Going line by line through the entries, count those containing "SilkS" and state only the result.

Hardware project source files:
########################################

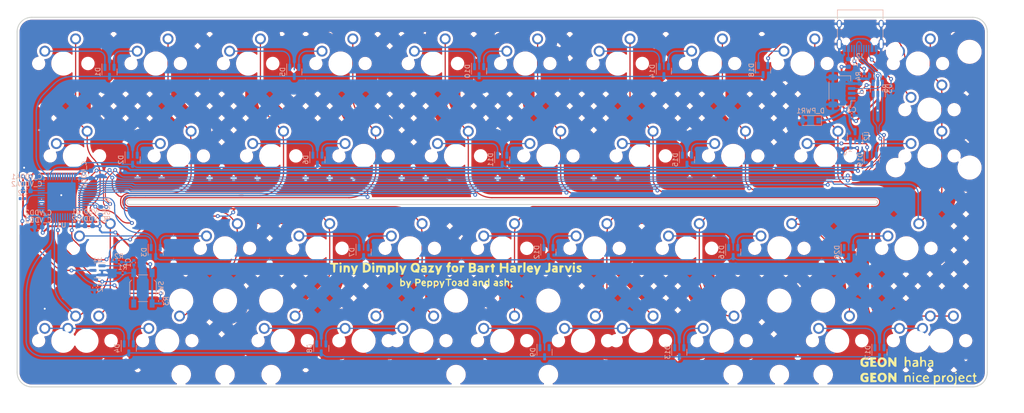
<source format=kicad_pcb>
(kicad_pcb (version 20211014) (generator pcbnew)

  (general
    (thickness 1.6)
  )

  (paper "A4")
  (layers
    (0 "F.Cu" signal)
    (31 "B.Cu" signal)
    (32 "B.Adhes" user "B.Adhesive")
    (33 "F.Adhes" user "F.Adhesive")
    (34 "B.Paste" user)
    (35 "F.Paste" user)
    (36 "B.SilkS" user "B.Silkscreen")
    (37 "F.SilkS" user "F.Silkscreen")
    (38 "B.Mask" user)
    (39 "F.Mask" user)
    (40 "Dwgs.User" user "User.Drawings")
    (41 "Cmts.User" user "User.Comments")
    (42 "Eco1.User" user "User.Eco1")
    (43 "Eco2.User" user "User.Eco2")
    (44 "Edge.Cuts" user)
    (45 "Margin" user)
    (46 "B.CrtYd" user "B.Courtyard")
    (47 "F.CrtYd" user "F.Courtyard")
    (48 "B.Fab" user)
    (49 "F.Fab" user)
    (50 "User.1" user)
    (51 "User.2" user)
    (52 "User.3" user)
    (53 "User.4" user)
    (54 "User.5" user)
    (55 "User.6" user)
    (56 "User.7" user)
    (57 "User.8" user)
    (58 "User.9" user)
  )

  (setup
    (stackup
      (layer "F.SilkS" (type "Top Silk Screen"))
      (layer "F.Paste" (type "Top Solder Paste"))
      (layer "F.Mask" (type "Top Solder Mask") (thickness 0.01))
      (layer "F.Cu" (type "copper") (thickness 0.035))
      (layer "dielectric 1" (type "core") (thickness 1.51) (material "FR4") (epsilon_r 4.5) (loss_tangent 0.02))
      (layer "B.Cu" (type "copper") (thickness 0.035))
      (layer "B.Mask" (type "Bottom Solder Mask") (thickness 0.01))
      (layer "B.Paste" (type "Bottom Solder Paste"))
      (layer "B.SilkS" (type "Bottom Silk Screen"))
      (copper_finish "None")
      (dielectric_constraints no)
    )
    (pad_to_mask_clearance 0)
    (pcbplotparams
      (layerselection 0x00010fc_ffffffff)
      (disableapertmacros false)
      (usegerberextensions false)
      (usegerberattributes true)
      (usegerberadvancedattributes true)
      (creategerberjobfile true)
      (svguseinch false)
      (svgprecision 6)
      (excludeedgelayer true)
      (plotframeref false)
      (viasonmask false)
      (mode 1)
      (useauxorigin false)
      (hpglpennumber 1)
      (hpglpenspeed 20)
      (hpglpendiameter 15.000000)
      (dxfpolygonmode true)
      (dxfimperialunits true)
      (dxfusepcbnewfont true)
      (psnegative false)
      (psa4output false)
      (plotreference true)
      (plotvalue true)
      (plotinvisibletext false)
      (sketchpadsonfab false)
      (subtractmaskfromsilk false)
      (outputformat 1)
      (mirror false)
      (drillshape 0)
      (scaleselection 1)
      (outputdirectory "Exports/jlcpcb/")
    )
  )

  (net 0 "")
  (net 1 "GND")
  (net 2 "XTAL_IN")
  (net 3 "+3V3")
  (net 4 "+5V")
  (net 5 "Net-(D1-Pad1)")
  (net 6 "Net-(D1-Pad2)")
  (net 7 "Net-(D2-Pad1)")
  (net 8 "Net-(D5-Pad1)")
  (net 9 "Net-(D3-Pad1)")
  (net 10 "Net-(D3-Pad2)")
  (net 11 "Net-(D4-Pad1)")
  (net 12 "Net-(D6-Pad1)")
  (net 13 "Net-(D8-Pad1)")
  (net 14 "Net-(D12-Pad1)")
  (net 15 "Net-(D6-Pad2)")
  (net 16 "Net-(D7-Pad1)")
  (net 17 "Net-(D7-Pad2)")
  (net 18 "Net-(D8-Pad2)")
  (net 19 "Net-(D9-Pad1)")
  (net 20 "Net-(D18-Pad1)")
  (net 21 "Net-(D10-Pad1)")
  (net 22 "Net-(D19-Pad1)")
  (net 23 "Net-(D11-Pad1)")
  (net 24 "Net-(D11-Pad2)")
  (net 25 "Net-(D14-Pad2)")
  (net 26 "Net-(D13-Pad1)")
  (net 27 "Net-(D16-Pad2)")
  (net 28 "Net-(D15-Pad1)")
  (net 29 "Net-(D15-Pad2)")
  (net 30 "Net-(D16-Pad1)")
  (net 31 "Net-(D20-Pad2)")
  (net 32 "Net-(D17-Pad1)")
  (net 33 "Net-(D17-Pad2)")
  (net 34 "BOOT0")
  (net 35 "Net-(D19-Pad2)")
  (net 36 "VCC")
  (net 37 "NSRT")
  (net 38 "Net-(C2-Pad2)")
  (net 39 "unconnected-(D9-Pad2)")
  (net 40 "/GND_R1")
  (net 41 "DBUS+")
  (net 42 "DBUS-")
  (net 43 "unconnected-(J2-PadA8)")
  (net 44 "/GND_R2")
  (net 45 "unconnected-(J2-PadB8)")
  (net 46 "B13")
  (net 47 "XTAL_OUT")
  (net 48 "D_P")
  (net 49 "Net-(C1-Pad1)")
  (net 50 "D_N")
  (net 51 "Net-(D14-Pad1)")
  (net 52 "Net-(D18-Pad2)")
  (net 53 "unconnected-(D20-Pad1)")
  (net 54 "A4")
  (net 55 "C13")
  (net 56 "C14")
  (net 57 "C15")
  (net 58 "NRST")
  (net 59 "A0")
  (net 60 "A1")
  (net 61 "A2")
  (net 62 "A3")
  (net 63 "unconnected-(U1-Pad15)")
  (net 64 "A6")
  (net 65 "A7")
  (net 66 "B0")
  (net 67 "B1")
  (net 68 "B2")
  (net 69 "B10")
  (net 70 "B11")
  (net 71 "B12")
  (net 72 "B14")
  (net 73 "B15")
  (net 74 "Net-(D5-Pad2)")
  (net 75 "Net-(D4-Pad2)")
  (net 76 "Net-(D2-Pad2)")
  (net 77 "Net-(D13-Pad2)")
  (net 78 "Net-(D12-Pad2)")
  (net 79 "Net-(D10-Pad2)")
  (net 80 "A8")
  (net 81 "A9")
  (net 82 "A10")
  (net 83 "A13")
  (net 84 "A14")
  (net 85 "A15")
  (net 86 "B3")
  (net 87 "B4")
  (net 88 "B5")
  (net 89 "B6")
  (net 90 "B7")
  (net 91 "B8")
  (net 92 "B9")

  (footprint "MX_Only:MXOnly-1U-NoLED" (layer "F.Cu") (at 130.175 84.1375))

  (footprint "MX_Only:MXOnly-1.5U-NoLED" (layer "F.Cu") (at 225.425 122.2375))

  (footprint "MX_Only:MXOnly-1U-NoLED" (layer "F.Cu") (at 182.5625 65.0875))

  (footprint "MX_Only:MXOnly-6U-Centered-ReversedStabilizers-NoLED" (layer "F.Cu") (at 139.7 122.2375))

  (footprint "MX_Only:MXOnly-1U-NoLED" (layer "F.Cu") (at 163.5125 65.0875))

  (footprint "MX_Only:MXOnly-1.75U-NoLED" (layer "F.Cu") (at 156.36875 122.2375))

  (footprint "MX_Only:MXOnly-1U-NoLED" (layer "F.Cu") (at 139.7 103.1875))

  (footprint "MX_Only:MXOnly-1.25U-NoLED" (layer "F.Cu") (at 227.80625 84.1375))

  (footprint "MX_Only:MXOnly-1.5U-NoLED" (layer "F.Cu") (at 53.975 122.2375))

  (footprint "MX_Only:MXOnly-1U-NoLED" (layer "F.Cu") (at 68.2625 65.0875))

  (footprint "LOGO" (layer "F.Cu") (at 130.175 108.74375))

  (footprint "MX_Only:MXOnly-1U-NoLED" (layer "F.Cu") (at 49.2125 65.0875))

  (footprint "MX_Only:MXOnly-1U-NoLED" (layer "F.Cu") (at 177.8 103.1875))

  (footprint "MX_Only:MXOnly-3U-ReversedStabilizers-NoLED" (layer "F.Cu") (at 111.125 122.2375))

  (footprint "MX_Only:MXOnly-1U-NoLED" (layer "F.Cu") (at 230.1875 122.2375))

  (footprint "MX_Only:MXOnly-1.75U-NoLED" (layer "F.Cu") (at 56.35625 103.1875))

  (footprint "MX_Only:MXOnly-3U-ReversedStabilizers-NoLED" (layer "F.Cu") (at 168.275 122.2375))

  (footprint "MX_Only:MXOnly-1.25U-NoLED" (layer "F.Cu") (at 70.64375 122.2375))

  (footprint "MX_Only:MXOnly-1U-NoLED" (layer "F.Cu") (at 201.6125 65.0875))

  (footprint "MX_Only:MXOnly-7U-ReversedStabilizers-NoLED" (layer "F.Cu") (at 139.7 122.2375))

  (footprint "MX_Only:MXOnly-1U-NoLED" (layer "F.Cu") (at 106.3625 65.0875))

  (footprint "MX_Only:MXOnly-1U-NoLED" (layer "F.Cu") (at 206.375 84.1375))

  (footprint "MX_Only:MXOnly-1U-NoLED" (layer "F.Cu") (at 111.125 84.1375))

  (footprint "MX_Only:MXOnly-1U-NoLED" (layer "F.Cu") (at 101.6 103.1875))

  (footprint "MX_Only:MXOnly-1U-NoLED" (layer "F.Cu") (at 187.325 84.1375))

  (footprint "MX_Only:MXOnly-1.25U-NoLED" (layer "F.Cu") (at 208.75625 122.2375))

  (footprint "LOGO" (layer "F.Cu") (at 225.5 128.41))

  (footprint "MX_Only:MXOnly-1U-NoLED" (layer "F.Cu") (at 168.275 84.1375))

  (footprint "MX_Only:MXOnly-1.5U-NoLED" (layer "F.Cu") (at 225.425 65.0875))

  (footprint "MX_Only:MXOnly-1U-NoLED" (layer "F.Cu") (at 92.075 84.1375))

  (footprint "MX_Only:MXOnly-1.25U-NoLED" (layer "F.Cu") (at 94.45625 122.2375))

  (footprint "MX_Only:MXOnly-1.75U-NoLED" (layer "F.Cu") (at 123.03125 122.2375))

  (footprint "MX_Only:MXOnly-1U-NoLED" (layer "F.Cu") (at 158.75 103.1875))

  (footprint "MX_Only:MXOnly-1U-NoLED" (layer "F.Cu")
    (tedit 5BD3C6C7) (tstamp ab15be4c-1efb-422a-9053-a5c97ba751b0)
    (at 125.4125 65.0875)
    (property "Field4" "T")
    (property "Sheetfile" "Matrix.kicad_sch")
    (property "Sheetname" "Matrix")
    (path "/e05344b5-a96e-4473-b41e-e9f45716bf1d/ba4ba131-df23-4e54-9ba3-930375ffb12f")
    (attr through_hole)
    (fp_text reference "MX21" (at 0 3.175) (layer "Dwgs.User")
      (effects (font (size 1 1) (thickness 0.15)))
      (tstamp aad5213a-336a-4758-a04f-99dafb54f252)
    )
    (fp_text value "MX-NoLED" (at 0 -7.9375) (layer "Dwgs.User")
      (effects (font (size 1 1) (thickness 0.15)))
      (tstamp 0dd8cb1e-11b6-4751-a703-95989f9ca54d)
    )
    (fp_line (start 7 7) (end 7 5) (layer "Dwgs.User") (width 0.15) (tstamp 03f147ab-7bc2-4edd
... [2621555 chars truncated]
</source>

########################################

▶ YOUR SOLUTION
4